▸ **INPUT MATERIAL**
★ ★ ★ ★

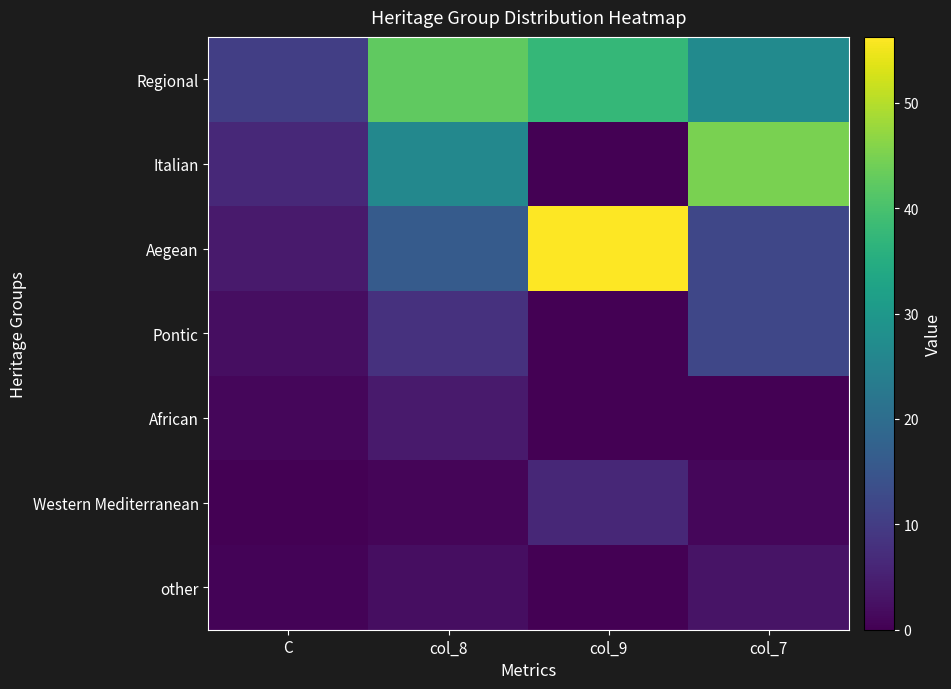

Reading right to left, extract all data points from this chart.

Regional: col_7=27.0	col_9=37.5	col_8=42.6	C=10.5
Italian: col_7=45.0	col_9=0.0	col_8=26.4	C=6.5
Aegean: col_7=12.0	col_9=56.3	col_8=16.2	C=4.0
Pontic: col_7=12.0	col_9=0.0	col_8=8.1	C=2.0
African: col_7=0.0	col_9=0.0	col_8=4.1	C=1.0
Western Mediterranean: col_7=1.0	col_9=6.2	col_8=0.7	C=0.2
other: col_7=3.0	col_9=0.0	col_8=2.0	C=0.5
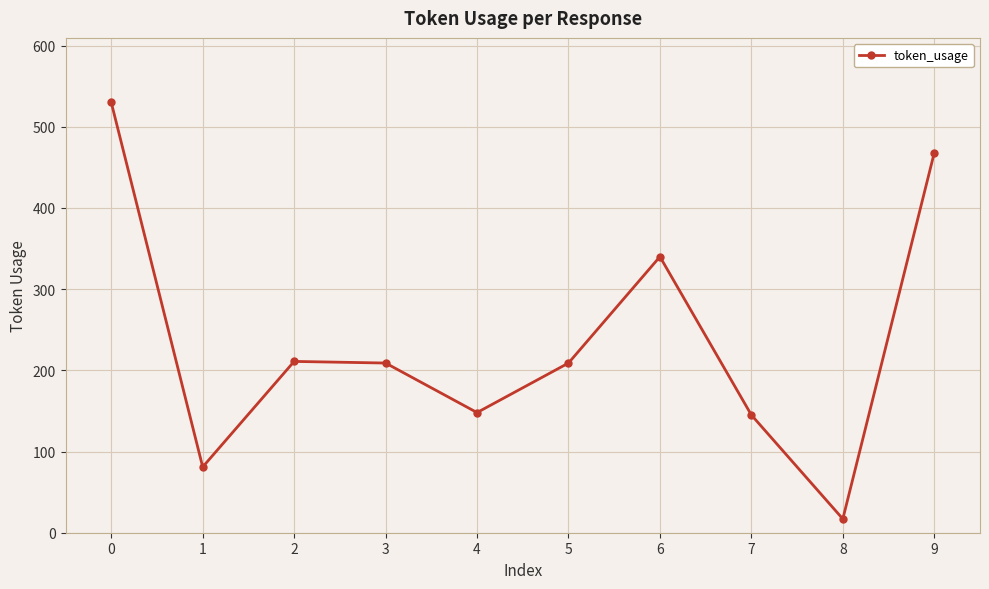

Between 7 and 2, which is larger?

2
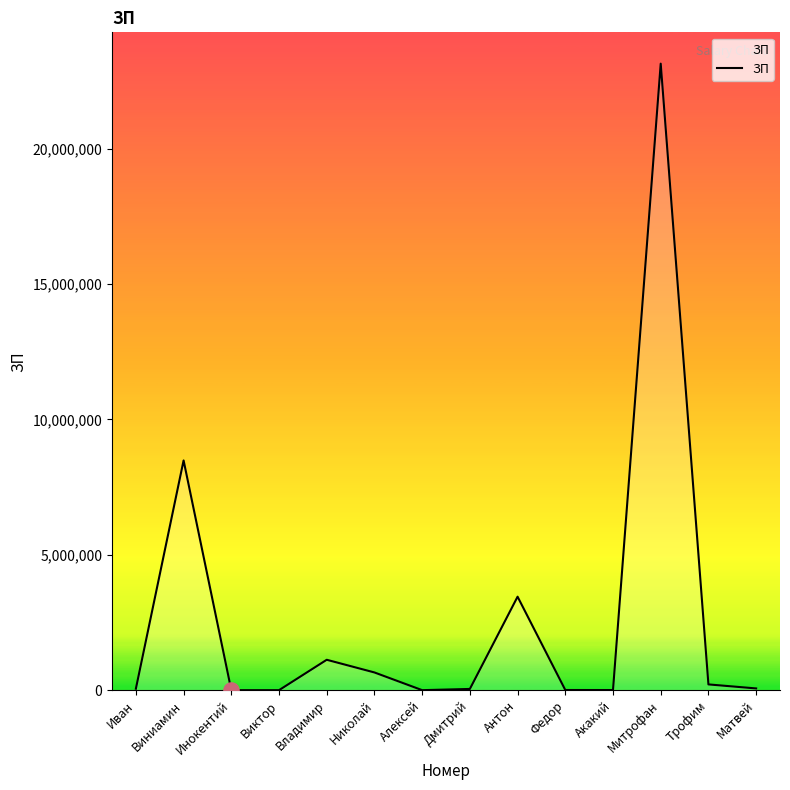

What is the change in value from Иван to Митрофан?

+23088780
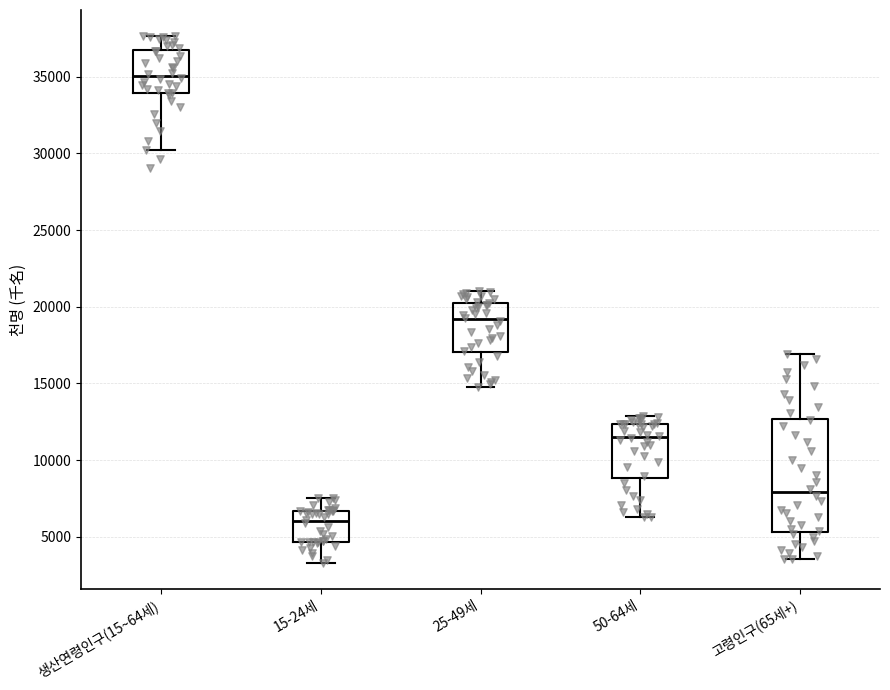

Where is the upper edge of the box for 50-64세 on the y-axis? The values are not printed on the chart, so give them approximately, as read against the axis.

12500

★ ★ ★ ★

▸ **WHAT IS NEEDED**
Update all the items above by replacing every "chart" with "graph" and keeping everything else unchanged. Reproduce them without the pictures.

▸ **OUTPUT BELOW**
Reading right to left, extract all data points from this graph.

Regional: col_7=27.0	col_9=37.5	col_8=42.6	C=10.5
Italian: col_7=45.0	col_9=0.0	col_8=26.4	C=6.5
Aegean: col_7=12.0	col_9=56.3	col_8=16.2	C=4.0
Pontic: col_7=12.0	col_9=0.0	col_8=8.1	C=2.0
African: col_7=0.0	col_9=0.0	col_8=4.1	C=1.0
Western Mediterranean: col_7=1.0	col_9=6.2	col_8=0.7	C=0.2
other: col_7=3.0	col_9=0.0	col_8=2.0	C=0.5

Between 7 and 2, which is larger?

2

What is the change in value from Иван to Митрофан?

+23088780

Where is the upper edge of the box for 50-64세 on the y-axis? The values are not printed on the graph, so give them approximately, as read against the axis.

12500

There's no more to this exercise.